That was the word from Brian Gabler, Simi Valley’s director of economic development, who spoke at a Chamber of Commerce breakfast gathering Tuesday at Lost Canyons Golf club.

The shopping mall formerly owned by Forest City Enterprises was taken over by the lender in 2010 and sold. Gabler, who is also Simi Valley’s assistant city manager, said there are many vacancies at the mall but quite a few of them are deliberate, giving the owners flexibility to move tenants and make changes. He said he expects that there will be eight to nine months of construction involved in the overhaul.

Gabler said the owners, Chicago-based Walton Street Capital and Alberta Development Partners in Denver, are aiming for the summer of 2014 or possibly December of that year to complete the makeover. The mall owners have said little publicly about how the space will be transformed. Among their stated objectives are creating a large public gathering space, improved landscaping and amenities and attracting at least one more anchor store.

Gabler’s overall message was that things are looking up both nationally and for Simi Valley in a gradual recovery from the recession.

- - - - - - -

§ DIRECTION 1:
Reproduce the records verbatim from their first line through the line containing "common name: Hoop-petticoat daffodil", with both ends included.

- - - - - - -

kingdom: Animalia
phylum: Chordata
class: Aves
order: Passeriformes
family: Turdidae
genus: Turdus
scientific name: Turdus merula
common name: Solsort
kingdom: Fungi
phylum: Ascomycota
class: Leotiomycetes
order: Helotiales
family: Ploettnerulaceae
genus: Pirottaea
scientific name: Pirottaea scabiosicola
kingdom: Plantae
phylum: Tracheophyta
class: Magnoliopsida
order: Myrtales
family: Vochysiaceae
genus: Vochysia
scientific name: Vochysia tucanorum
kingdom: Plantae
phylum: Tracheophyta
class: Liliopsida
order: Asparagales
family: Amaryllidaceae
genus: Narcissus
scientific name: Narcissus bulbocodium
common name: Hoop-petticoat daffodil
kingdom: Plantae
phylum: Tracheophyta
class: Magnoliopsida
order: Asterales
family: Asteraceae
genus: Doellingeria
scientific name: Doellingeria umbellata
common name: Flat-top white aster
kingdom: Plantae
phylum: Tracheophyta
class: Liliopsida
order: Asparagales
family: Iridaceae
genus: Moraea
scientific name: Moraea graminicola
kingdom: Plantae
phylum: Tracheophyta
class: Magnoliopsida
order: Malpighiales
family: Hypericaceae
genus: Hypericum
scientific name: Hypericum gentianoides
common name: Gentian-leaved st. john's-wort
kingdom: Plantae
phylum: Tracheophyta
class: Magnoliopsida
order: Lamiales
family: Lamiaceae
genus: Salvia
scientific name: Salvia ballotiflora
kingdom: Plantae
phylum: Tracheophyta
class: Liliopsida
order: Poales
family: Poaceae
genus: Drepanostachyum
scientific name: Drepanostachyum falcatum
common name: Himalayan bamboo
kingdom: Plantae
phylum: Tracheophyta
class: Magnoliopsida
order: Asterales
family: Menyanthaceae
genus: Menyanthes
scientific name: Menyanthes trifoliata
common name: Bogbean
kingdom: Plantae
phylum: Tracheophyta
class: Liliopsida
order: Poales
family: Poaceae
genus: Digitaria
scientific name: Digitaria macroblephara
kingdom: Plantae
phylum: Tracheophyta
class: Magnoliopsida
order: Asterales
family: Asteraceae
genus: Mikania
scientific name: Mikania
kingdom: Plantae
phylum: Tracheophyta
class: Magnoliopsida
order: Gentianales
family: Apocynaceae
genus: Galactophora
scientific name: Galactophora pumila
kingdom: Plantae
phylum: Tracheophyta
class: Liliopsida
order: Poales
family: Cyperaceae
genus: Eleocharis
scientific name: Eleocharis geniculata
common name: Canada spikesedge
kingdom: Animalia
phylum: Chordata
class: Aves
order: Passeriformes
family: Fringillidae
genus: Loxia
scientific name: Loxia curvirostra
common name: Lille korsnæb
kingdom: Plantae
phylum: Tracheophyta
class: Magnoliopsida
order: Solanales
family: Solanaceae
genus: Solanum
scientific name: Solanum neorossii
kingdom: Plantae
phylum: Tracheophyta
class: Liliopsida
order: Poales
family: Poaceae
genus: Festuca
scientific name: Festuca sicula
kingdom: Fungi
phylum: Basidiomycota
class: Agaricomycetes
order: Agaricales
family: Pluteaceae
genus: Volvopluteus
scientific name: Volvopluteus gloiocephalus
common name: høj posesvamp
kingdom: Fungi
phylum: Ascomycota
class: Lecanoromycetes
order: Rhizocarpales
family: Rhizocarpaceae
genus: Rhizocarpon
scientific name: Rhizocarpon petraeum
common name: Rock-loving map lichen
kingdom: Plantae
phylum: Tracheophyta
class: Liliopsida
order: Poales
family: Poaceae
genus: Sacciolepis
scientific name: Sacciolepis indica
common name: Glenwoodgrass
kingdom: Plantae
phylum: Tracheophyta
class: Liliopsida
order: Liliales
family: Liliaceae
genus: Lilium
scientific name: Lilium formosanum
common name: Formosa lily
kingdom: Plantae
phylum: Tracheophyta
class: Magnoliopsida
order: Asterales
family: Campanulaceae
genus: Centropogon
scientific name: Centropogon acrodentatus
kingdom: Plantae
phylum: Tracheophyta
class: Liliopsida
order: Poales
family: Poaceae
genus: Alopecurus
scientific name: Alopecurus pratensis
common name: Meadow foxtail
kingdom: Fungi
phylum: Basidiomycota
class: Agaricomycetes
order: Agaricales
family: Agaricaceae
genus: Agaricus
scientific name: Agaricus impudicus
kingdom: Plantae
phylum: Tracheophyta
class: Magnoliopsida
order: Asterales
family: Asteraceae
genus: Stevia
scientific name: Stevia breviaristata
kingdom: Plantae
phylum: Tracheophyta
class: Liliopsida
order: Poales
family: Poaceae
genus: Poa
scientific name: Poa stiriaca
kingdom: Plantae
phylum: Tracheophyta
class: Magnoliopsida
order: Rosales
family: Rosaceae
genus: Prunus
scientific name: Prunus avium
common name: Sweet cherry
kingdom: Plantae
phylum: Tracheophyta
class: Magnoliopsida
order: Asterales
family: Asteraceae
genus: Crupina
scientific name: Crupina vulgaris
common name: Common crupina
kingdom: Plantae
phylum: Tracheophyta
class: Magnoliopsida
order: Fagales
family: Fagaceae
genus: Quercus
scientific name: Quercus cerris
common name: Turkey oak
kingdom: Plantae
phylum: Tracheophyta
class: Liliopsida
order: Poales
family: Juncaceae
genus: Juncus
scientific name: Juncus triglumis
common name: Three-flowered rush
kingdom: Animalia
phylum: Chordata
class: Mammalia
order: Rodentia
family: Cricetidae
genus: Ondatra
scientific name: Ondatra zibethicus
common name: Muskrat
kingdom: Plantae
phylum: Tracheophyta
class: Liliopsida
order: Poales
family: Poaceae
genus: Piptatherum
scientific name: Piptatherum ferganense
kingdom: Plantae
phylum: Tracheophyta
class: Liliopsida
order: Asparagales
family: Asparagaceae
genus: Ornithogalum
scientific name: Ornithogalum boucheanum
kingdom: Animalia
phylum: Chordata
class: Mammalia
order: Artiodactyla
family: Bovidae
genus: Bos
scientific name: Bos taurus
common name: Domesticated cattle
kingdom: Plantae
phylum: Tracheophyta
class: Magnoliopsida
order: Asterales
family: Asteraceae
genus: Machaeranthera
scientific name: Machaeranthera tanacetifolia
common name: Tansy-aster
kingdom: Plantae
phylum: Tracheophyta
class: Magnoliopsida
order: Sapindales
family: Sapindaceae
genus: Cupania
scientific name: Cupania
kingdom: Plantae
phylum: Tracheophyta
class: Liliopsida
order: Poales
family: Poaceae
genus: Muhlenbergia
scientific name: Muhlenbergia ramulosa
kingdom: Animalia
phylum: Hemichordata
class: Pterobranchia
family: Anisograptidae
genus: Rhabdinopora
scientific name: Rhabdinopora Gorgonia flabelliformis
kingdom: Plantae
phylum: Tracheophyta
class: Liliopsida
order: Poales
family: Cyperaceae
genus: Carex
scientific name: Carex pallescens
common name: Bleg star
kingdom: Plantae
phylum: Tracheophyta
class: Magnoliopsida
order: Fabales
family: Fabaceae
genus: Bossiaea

- - - - - - -

§ DIRECTION 2:
Continue the article on the Simi Valley mall overhaul, starting after its final sentence.

§ FINAL ANSWER 1:
kingdom: Animalia
phylum: Chordata
class: Aves
order: Passeriformes
family: Turdidae
genus: Turdus
scientific name: Turdus merula
common name: Solsort
kingdom: Fungi
phylum: Ascomycota
class: Leotiomycetes
order: Helotiales
family: Ploettnerulaceae
genus: Pirottaea
scientific name: Pirottaea scabiosicola
kingdom: Plantae
phylum: Tracheophyta
class: Magnoliopsida
order: Myrtales
family: Vochysiaceae
genus: Vochysia
scientific name: Vochysia tucanorum
kingdom: Plantae
phylum: Tracheophyta
class: Liliopsida
order: Asparagales
family: Amaryllidaceae
genus: Narcissus
scientific name: Narcissus bulbocodium
common name: Hoop-petticoat daffodil

§ FINAL ANSWER 2:
He said Simi Valley’s retail vacancy rate remained generally flat at around 7.3 percent this year. Among the new retailers and offices to move to the city in 2012 are a CVS store, a Cost Plus World Market outlet, three Chase Bank branches and a Walmart under construction at the site of a former Mervyn’s store.

Gabler said the city’s industrial space vacancy rate in 2012 was 6.5 percent and the office vacancy rate was 6.8 percent. The city’s office available rate of 18.9 percent was skewed by Farmer’s Insurance

Group’s decision to move its workers from Simi Valley to Warner Center in Woodland Hills and to its headquarters on Wilshire Boulevard in Los Angeles. Gabler said Farmer’s holds a lease on the six-story building in Simi Valley until 2017 and is marketing subleases on the property.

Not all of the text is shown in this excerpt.